Tasks to perform:
**A.** Please answer these questions from the text on Hungarian investment reforms:
(i) Before the 1983 reforms, what options did individuals have for their money?
(ii) In which year were agricultural cooperatives first allowed to issue bonds?
(iii) At what flat rate was interest taxed on bonds issued after January 1, 1988?
**B.** Pick up the text on Hungarian investment reforms where it stops, writing one further paragraph in the same style.

═══ Text section

Hungary Table of Contents
Before reforms were enacted in 1983, enterprises had no options other than depositing their after-tax profits in bank accounts or investing them in their own operations, and individuals had no options other than maintaining savings accounts or investing in housing or real estate. In 1989 enterprises could deposit funds at a number of banks; invest in their own plants; lend money to other enterprises through inter-enterprise loans; and buy, issue, and trade stocks and bonds. Individuals could invest their funds in a savings bank, purchase bonds, lend money to other individuals, or invest in silent partnerships. The government hoped the development of these new investment opportunities would boost enterprise-profit and personal-income incentives, encourage voluntary savings by enterprises and the population, funnel more capital to efficient enterprises and more productive endeavors, and conversely reduce the capital flow to inefficient enterprises and wasteful projects. In 1989 it was still uncertain whether these reforms would produce the desired effects.
The government allowed agricultural cooperatives to issue up to 200,000 forints (approximately US$3,225) in bonds to members as well as nonmembers beginning in 1984, and the authorities later expanded the right to issue bonds to industrial and other enterprises. In 1987 enterprises issued bonds worth about US$354 million, up from US$87.3 million the year before. Bond issuance accounted for about 7 percent of total private savings and about 10 percent of total investment. By early 1988, banks, enterprises, local councils, agricultural and industrial cooperatives, hospitals, and other entities had issued about US$500 million in bonds. About 100,000 individuals owned 60 percent of the bonds; institutions held the remainder. Returns ranged from 9 to 12 percent and were higher than the interest paid on savings accounts. The government taxed interest on bonds issued after January 1, 1988, at a flat rate of 20 percent.

══════
═══ Records shown

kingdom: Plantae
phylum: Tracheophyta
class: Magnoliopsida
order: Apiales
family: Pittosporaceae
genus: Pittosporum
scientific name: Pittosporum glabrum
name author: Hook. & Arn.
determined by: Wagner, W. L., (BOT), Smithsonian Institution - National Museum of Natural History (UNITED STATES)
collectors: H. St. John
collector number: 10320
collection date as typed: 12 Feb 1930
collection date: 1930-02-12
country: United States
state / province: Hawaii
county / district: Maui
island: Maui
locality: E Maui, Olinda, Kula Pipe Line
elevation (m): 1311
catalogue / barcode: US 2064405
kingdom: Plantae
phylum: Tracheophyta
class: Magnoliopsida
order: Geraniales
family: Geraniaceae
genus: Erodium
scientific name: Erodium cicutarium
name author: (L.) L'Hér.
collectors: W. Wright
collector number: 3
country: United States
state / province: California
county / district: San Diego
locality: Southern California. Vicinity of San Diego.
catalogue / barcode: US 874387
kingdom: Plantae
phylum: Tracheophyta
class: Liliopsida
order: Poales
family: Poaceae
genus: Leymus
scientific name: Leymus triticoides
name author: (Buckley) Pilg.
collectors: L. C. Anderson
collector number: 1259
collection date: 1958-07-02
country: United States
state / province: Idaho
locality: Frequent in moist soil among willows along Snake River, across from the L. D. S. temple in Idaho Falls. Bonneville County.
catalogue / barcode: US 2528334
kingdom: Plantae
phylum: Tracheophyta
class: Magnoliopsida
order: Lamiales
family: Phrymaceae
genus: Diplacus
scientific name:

══════

Answers to each task:
**A.**
(i) Maintaining savings accounts or investing in housing or real estate.
(ii) 1984.
(iii) 20 percent.

**B.**
In early 1987, the government legalized the capitalization of enterprises through the sale of stock without prior authorization. By early 1988, investors had purchased about US$555 million worth of stock in sixteen banks and about fifty enterprises and joint ventures. In the same year, about twenty financial and banking institutions founded a small stock exchange. The exchange opened for trading only once every two weeks, but its founders hoped to expand its operation and introduce a fully computerized trading system. Trading was limited because the government, through the Hungarian National Bank, owned most of the shares. By 1989 at least one enterprise had launched an employee stock ownership plan, and the government had proposed a law lifting existing restrictions on employee stockholding in order to tap uninvested individual savings and give employees a sense of common purpose with their enterprises. The opening of stock and bond markets prompted former Ministry of Finance employees to create a private company to perform independent assessments of individual enterprises.